**Cel zadania**: Przepisz bez żadnych zmian wszystkie wiersze materiału od tego, w którym jest „46: (206, 357)”, aż do tego, w którym jest „63: (329, 118)”, razem z tymi dwoma.

**Materiał do zadania**:
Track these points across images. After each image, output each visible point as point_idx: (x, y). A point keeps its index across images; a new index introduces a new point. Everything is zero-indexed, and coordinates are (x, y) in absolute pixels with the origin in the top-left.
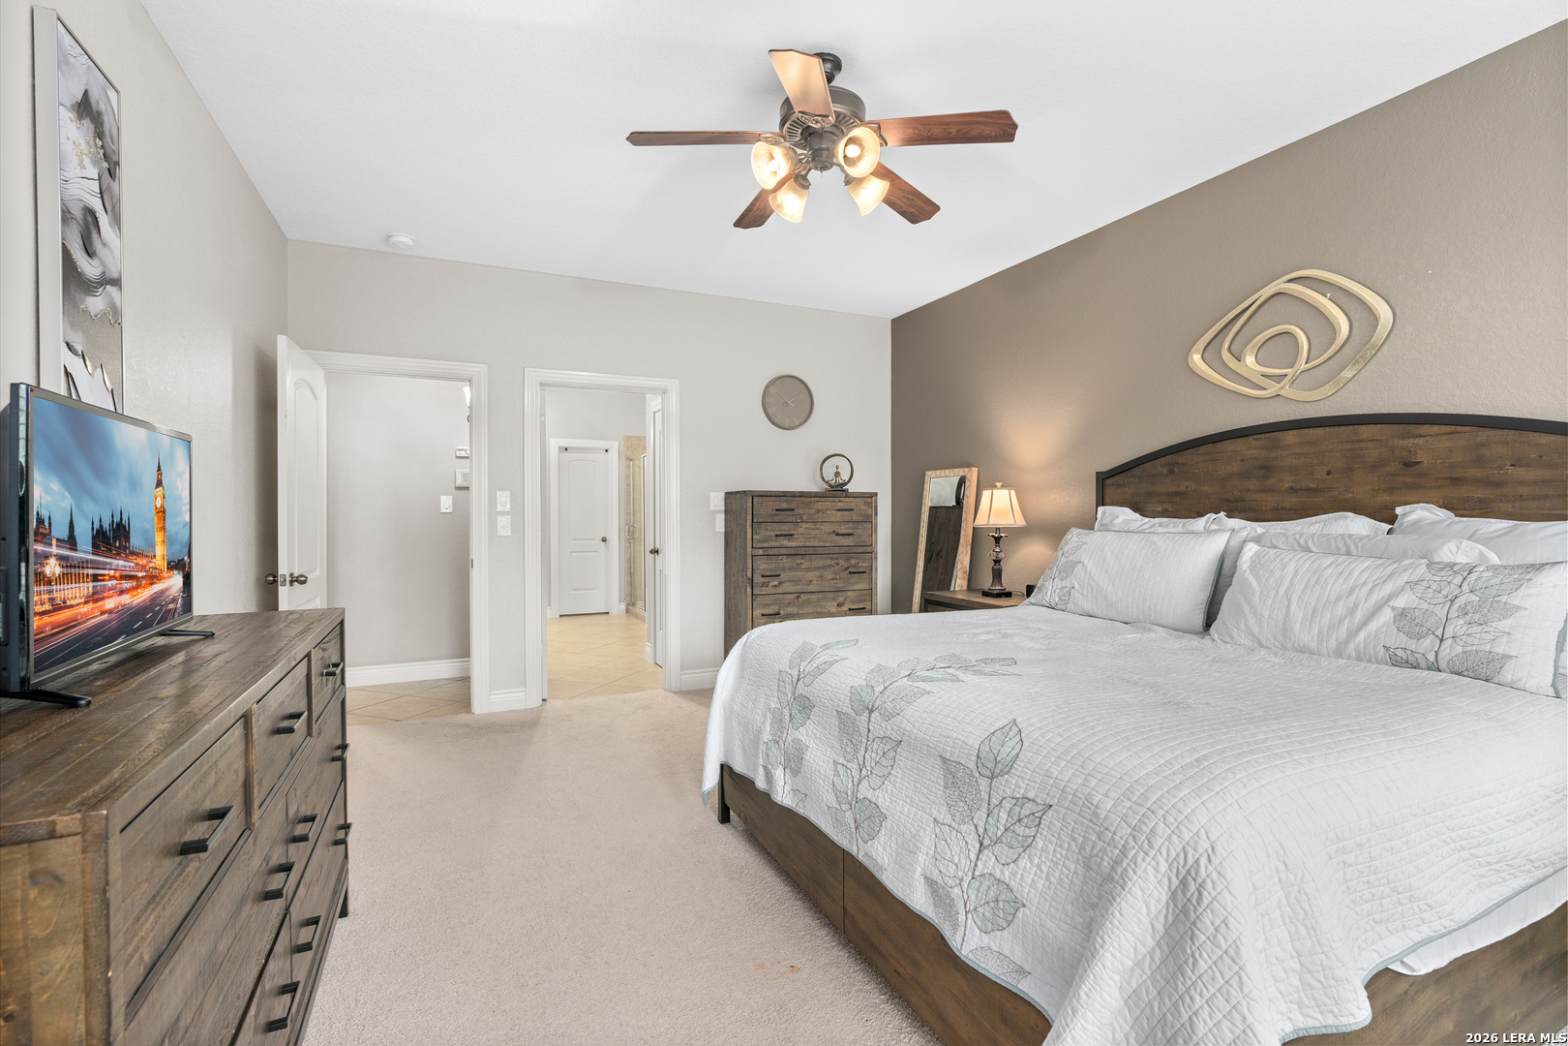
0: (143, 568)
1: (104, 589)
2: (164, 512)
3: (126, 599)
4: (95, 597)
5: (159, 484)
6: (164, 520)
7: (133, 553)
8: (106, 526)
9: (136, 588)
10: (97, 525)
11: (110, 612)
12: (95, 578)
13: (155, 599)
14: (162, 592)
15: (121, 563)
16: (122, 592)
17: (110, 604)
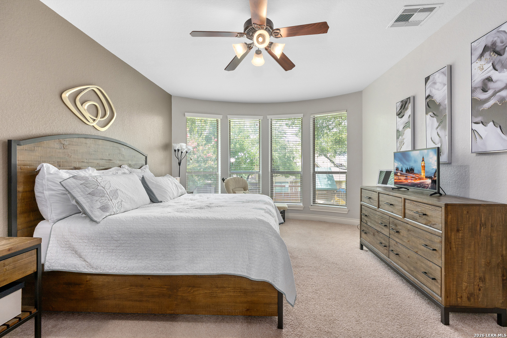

==

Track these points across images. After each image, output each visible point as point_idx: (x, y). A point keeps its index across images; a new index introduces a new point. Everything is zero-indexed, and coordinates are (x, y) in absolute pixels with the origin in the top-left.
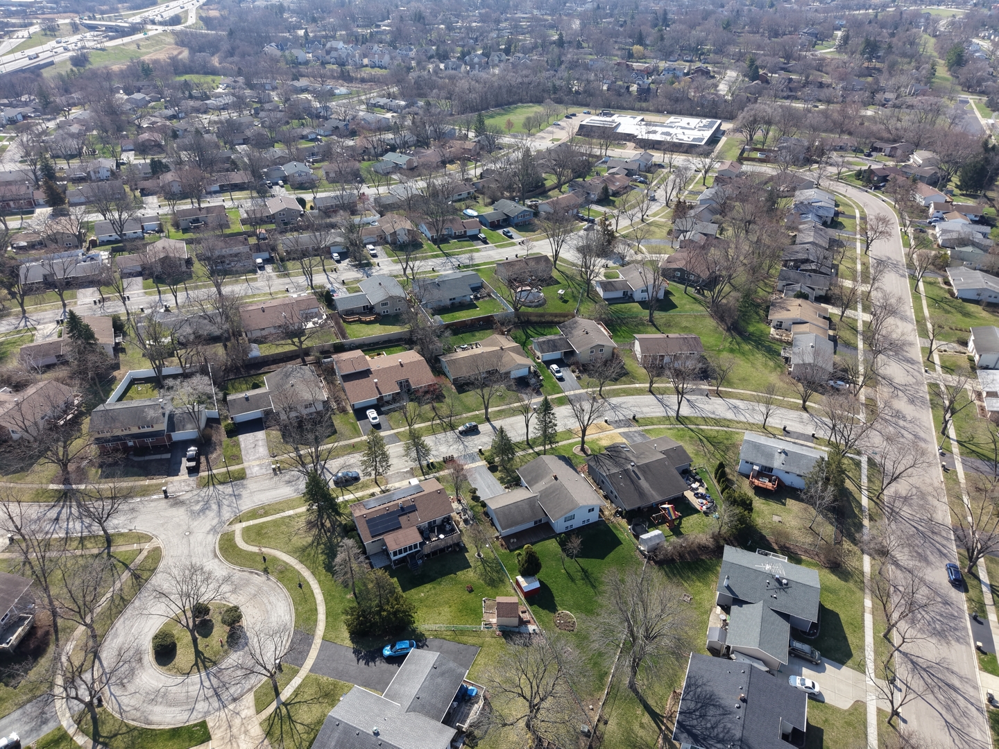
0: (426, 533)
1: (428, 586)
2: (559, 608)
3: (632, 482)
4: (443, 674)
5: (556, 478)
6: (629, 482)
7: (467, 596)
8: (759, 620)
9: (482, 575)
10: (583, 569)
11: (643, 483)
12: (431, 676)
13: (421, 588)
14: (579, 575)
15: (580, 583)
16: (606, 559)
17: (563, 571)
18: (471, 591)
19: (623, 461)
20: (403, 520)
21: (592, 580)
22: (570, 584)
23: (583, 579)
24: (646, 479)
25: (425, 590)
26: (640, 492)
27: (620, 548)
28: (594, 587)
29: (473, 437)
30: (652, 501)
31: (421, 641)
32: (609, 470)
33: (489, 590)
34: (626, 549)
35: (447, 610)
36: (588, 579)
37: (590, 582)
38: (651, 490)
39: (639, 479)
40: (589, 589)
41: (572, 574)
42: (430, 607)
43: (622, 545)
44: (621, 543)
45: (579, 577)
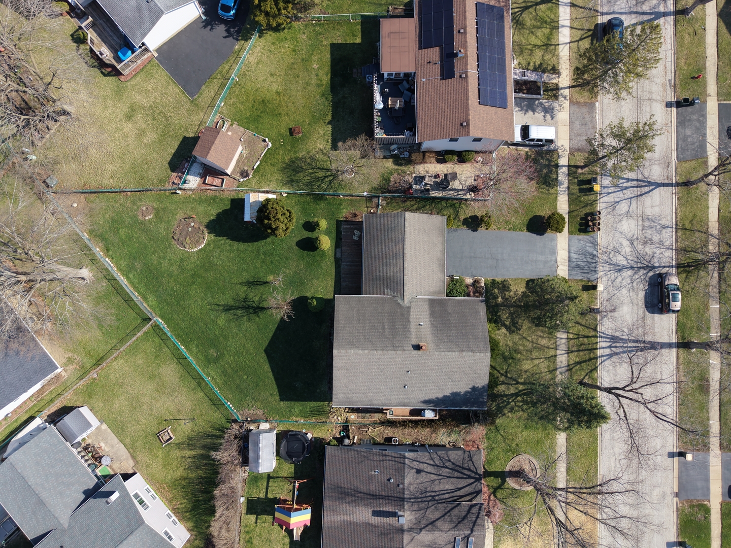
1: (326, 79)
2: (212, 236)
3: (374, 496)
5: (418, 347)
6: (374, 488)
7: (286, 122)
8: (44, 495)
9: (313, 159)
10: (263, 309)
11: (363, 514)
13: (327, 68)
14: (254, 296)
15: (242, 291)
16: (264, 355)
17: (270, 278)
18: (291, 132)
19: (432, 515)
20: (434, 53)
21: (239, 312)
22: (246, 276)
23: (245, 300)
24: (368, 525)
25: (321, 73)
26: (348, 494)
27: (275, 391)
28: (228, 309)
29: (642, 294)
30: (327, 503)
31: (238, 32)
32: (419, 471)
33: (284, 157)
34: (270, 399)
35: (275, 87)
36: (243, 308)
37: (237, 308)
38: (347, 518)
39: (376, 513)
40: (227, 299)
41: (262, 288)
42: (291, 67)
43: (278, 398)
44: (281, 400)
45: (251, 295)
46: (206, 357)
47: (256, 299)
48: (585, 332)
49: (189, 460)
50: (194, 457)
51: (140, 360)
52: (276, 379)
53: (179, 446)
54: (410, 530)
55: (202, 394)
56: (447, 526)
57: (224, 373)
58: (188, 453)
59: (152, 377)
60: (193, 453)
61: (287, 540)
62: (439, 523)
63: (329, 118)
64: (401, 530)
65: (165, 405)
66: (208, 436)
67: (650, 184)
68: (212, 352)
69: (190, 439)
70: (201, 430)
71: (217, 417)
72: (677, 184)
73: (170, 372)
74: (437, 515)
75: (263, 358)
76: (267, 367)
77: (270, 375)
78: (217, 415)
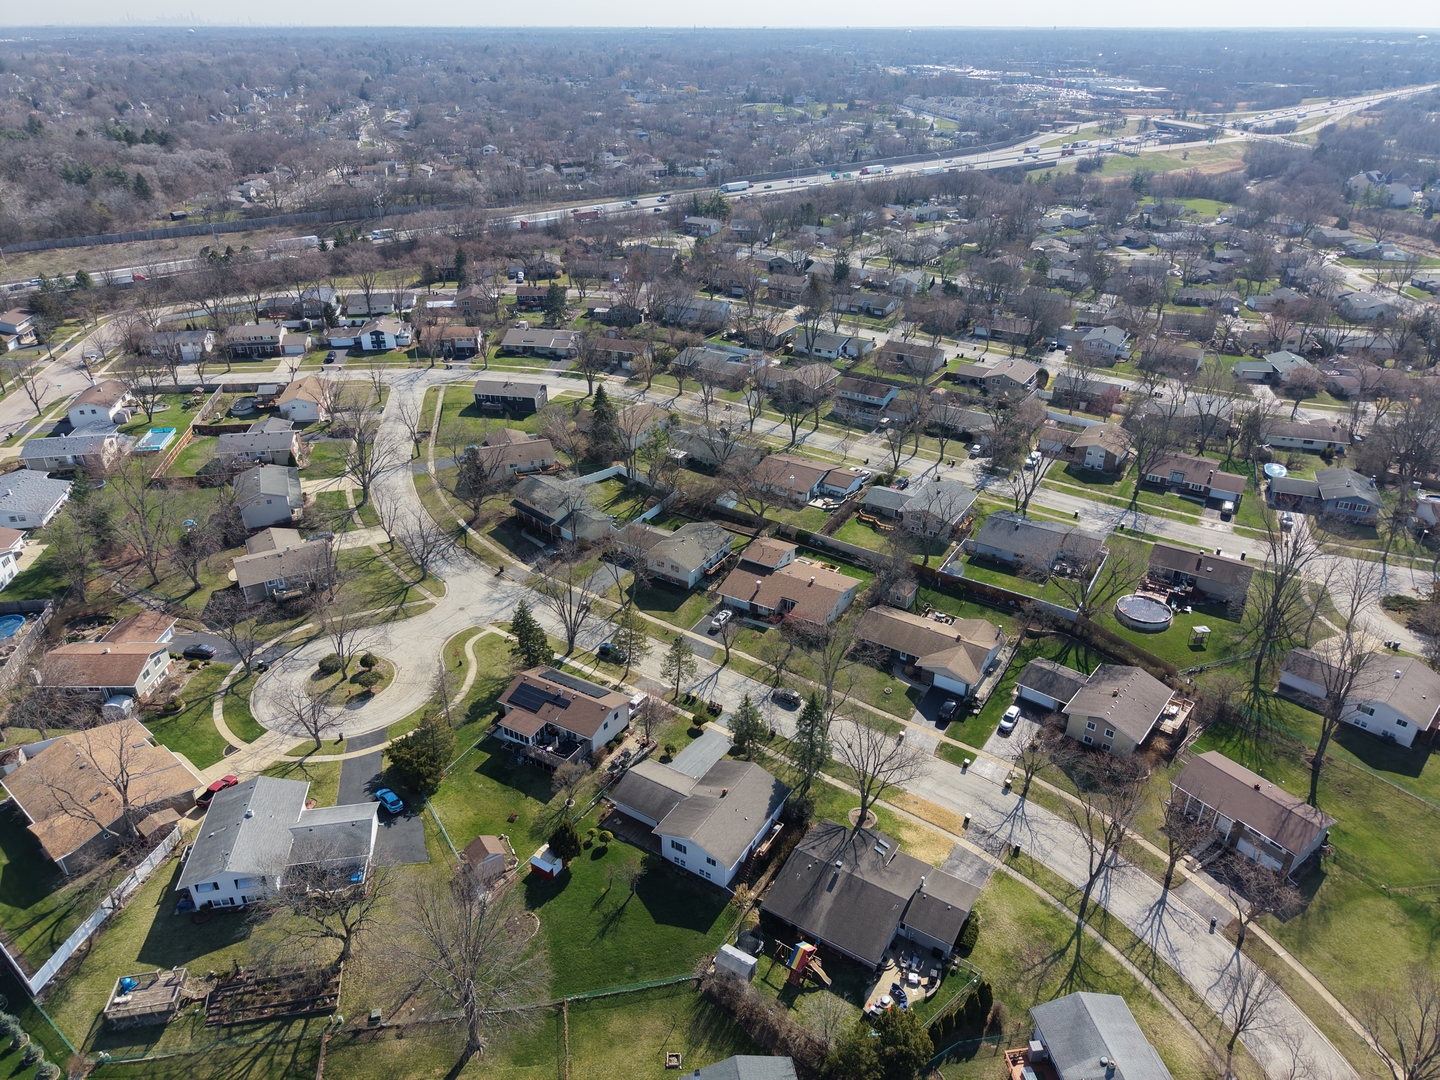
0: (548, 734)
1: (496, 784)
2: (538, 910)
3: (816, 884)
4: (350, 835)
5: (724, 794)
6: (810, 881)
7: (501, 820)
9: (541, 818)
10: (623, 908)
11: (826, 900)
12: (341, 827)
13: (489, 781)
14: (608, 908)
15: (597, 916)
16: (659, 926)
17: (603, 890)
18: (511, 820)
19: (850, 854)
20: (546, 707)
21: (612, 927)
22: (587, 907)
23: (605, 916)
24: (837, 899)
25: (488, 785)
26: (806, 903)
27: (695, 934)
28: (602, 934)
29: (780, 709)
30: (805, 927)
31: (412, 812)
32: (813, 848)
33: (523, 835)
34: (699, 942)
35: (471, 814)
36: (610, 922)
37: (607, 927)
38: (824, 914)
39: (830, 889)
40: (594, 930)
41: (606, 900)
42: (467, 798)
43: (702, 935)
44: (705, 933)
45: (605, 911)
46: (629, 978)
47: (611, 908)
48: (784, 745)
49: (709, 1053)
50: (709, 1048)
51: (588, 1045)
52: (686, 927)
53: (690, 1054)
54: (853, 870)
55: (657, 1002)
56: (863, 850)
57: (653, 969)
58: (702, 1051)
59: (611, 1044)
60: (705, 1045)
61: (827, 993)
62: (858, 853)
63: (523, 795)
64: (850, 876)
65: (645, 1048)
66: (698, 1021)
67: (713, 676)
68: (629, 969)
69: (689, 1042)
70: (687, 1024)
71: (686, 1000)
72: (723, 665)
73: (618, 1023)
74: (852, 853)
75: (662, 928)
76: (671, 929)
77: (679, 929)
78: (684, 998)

**Rozwiązanie**:
46: (206, 357)
47: (256, 299)
48: (585, 332)
49: (189, 460)
50: (194, 457)
51: (140, 360)
52: (276, 379)
53: (179, 446)
54: (410, 530)
55: (202, 394)
56: (447, 526)
57: (224, 373)
58: (188, 453)
59: (152, 377)
60: (193, 453)
61: (287, 540)
62: (439, 523)
63: (329, 118)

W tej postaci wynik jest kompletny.